Market Tests Our Lock/Float Strategy; FTHB Tax Credit Getting Bad Press

By: Victor Burek

Mortgage rates are moving higher this morning as prices of mortgage backed securities have been led lower. To remind readers, as the price of MBS move higher lenders can offer lower mortgage rates and as the price of MBS moves lower, lenders are pressured to offer higher interest rates.

The only data to hit news wires this morning was another read on the housing sector.   The National Association of Realtors(NAR) released their Existing Home Sales report which totals the number of existing homes, not newly built, in which a sale closed in the prior month. Last month home sales declined after four months of gains, posting a month over month fall of 2.7% to an annualized pace of 5.10 million sales.   This report was troubling since mortgage rates have held near historic lows and the government has been doing their best to stimulate home sales.   The only positive from last month’s report was a decline in the supply of homes available for sale, to 8.5 months, the lowest level in almost three years.   Economists surveyed prior to this month's report expected home sales to rebound in September to an annualized pace of 5.35 million sales. 

The report shows that Existing Home sales for September came in much higher than expected, posting a monthly increase of 9.4% to an annualized pace of 5.57million sales.  It appears many consumers are rushing to beat the deadline for the First Time Home Buyer tax credit.   To add more good news, it is also reported that the inventory of existing home sales moved lower to a 7.8 month supply which is the lowest level since March 2007.

Reports from fellow mortgage professionals indicate lender rate sheets are slightly worse than investor pricing yesterday.  The par rate for a conventional 30 year fixed rate mortgage remains in the 4.875% to 5.125% range for well qualified consumers.  To secure a par interest rate you must have a FICO credit score of 740 or higher, a loan to value at 80% or less and pay all closing costs including an estimated one point loan origination/discount/broker fee.  As always, you can elect to pay less in fees and secure a higher interest rate or pay additional fees to buy a lower rate.

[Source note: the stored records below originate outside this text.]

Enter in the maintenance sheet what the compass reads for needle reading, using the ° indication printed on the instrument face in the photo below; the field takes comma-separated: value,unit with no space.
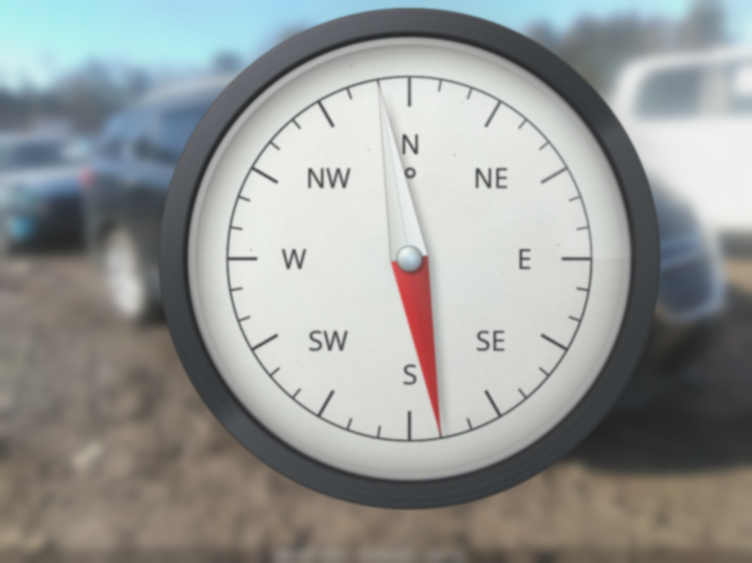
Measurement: 170,°
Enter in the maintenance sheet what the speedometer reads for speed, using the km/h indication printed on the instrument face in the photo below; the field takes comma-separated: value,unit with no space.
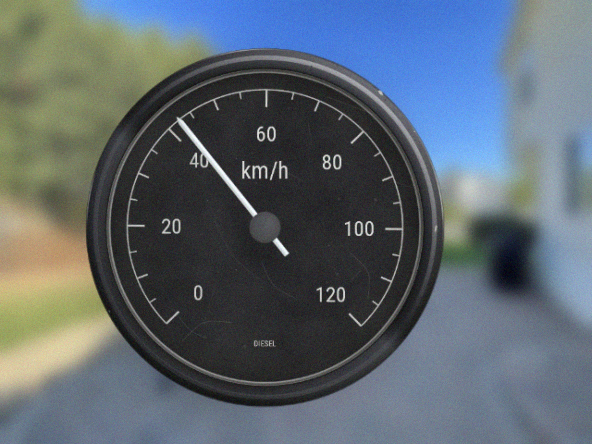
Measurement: 42.5,km/h
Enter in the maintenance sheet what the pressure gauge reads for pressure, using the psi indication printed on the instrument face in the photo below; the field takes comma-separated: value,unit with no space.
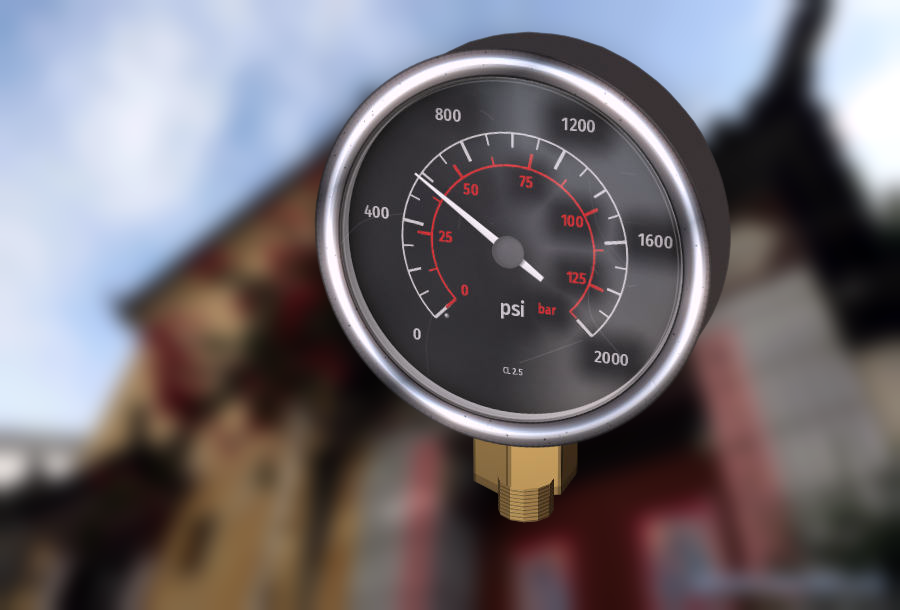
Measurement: 600,psi
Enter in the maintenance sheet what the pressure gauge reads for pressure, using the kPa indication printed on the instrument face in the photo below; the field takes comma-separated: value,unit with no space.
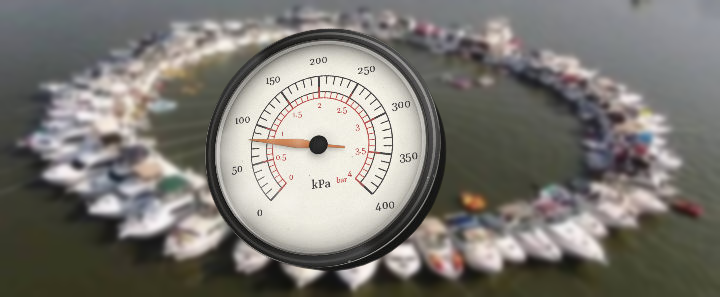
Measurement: 80,kPa
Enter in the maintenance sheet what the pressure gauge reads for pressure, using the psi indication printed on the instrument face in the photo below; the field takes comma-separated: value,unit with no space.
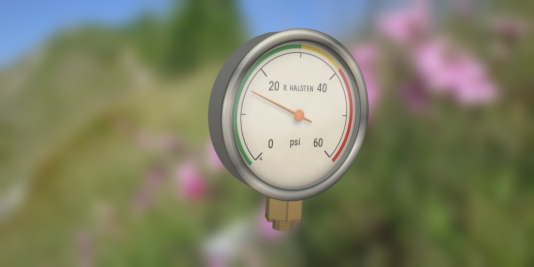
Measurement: 15,psi
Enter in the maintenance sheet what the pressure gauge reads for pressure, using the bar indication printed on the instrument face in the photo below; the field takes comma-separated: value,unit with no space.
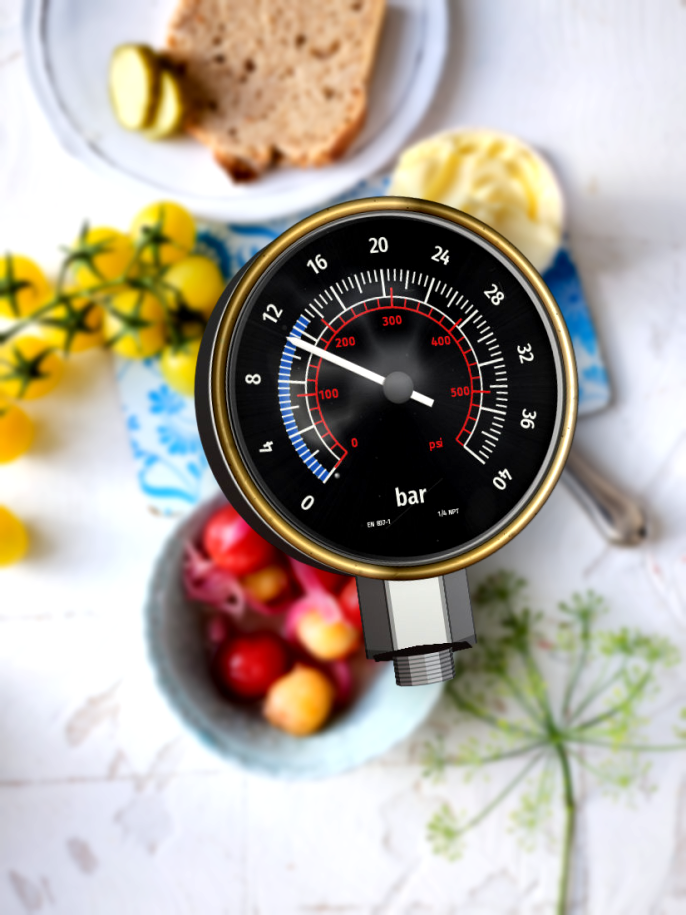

We have been offerring lock/float guidance based on the range benchmark Treasuries and MBS have kept to for the past three months. Lock when prices are near the high side of the price range, float when prices are testing the low side of the range. This strategy has worked out quite well for me and my clients. At the moment we are at the low side of the price range, which means we favor floating over locking. Although there are risks that the price support found at the low side of the range could fail, which would push mortgage rates higher, we will stand by our strategy and advise that floating is recommended right now. We will continue to base guidance on the range until the range is no longer in tact.

The first time home buyer tax credit is still set to expire at the end of next month.  If you are planning on taking advantage of this government stimulus, the clock is ticking.   The media has been reporting that fraud is rampant with this government program with reports of kids under 18 years old who have applied for the credit and received a check from the IRS.  Some reports are indicating that upwards of 100,000 claims are fraudulent!  Check out the story on Mortgage News Daily's Around The Web news channel.   The bad press might make it difficult for Congress to pass an extension of this program. 

What is your opinion?  Do you feel this program will be extended or not?  Why do you feel that way?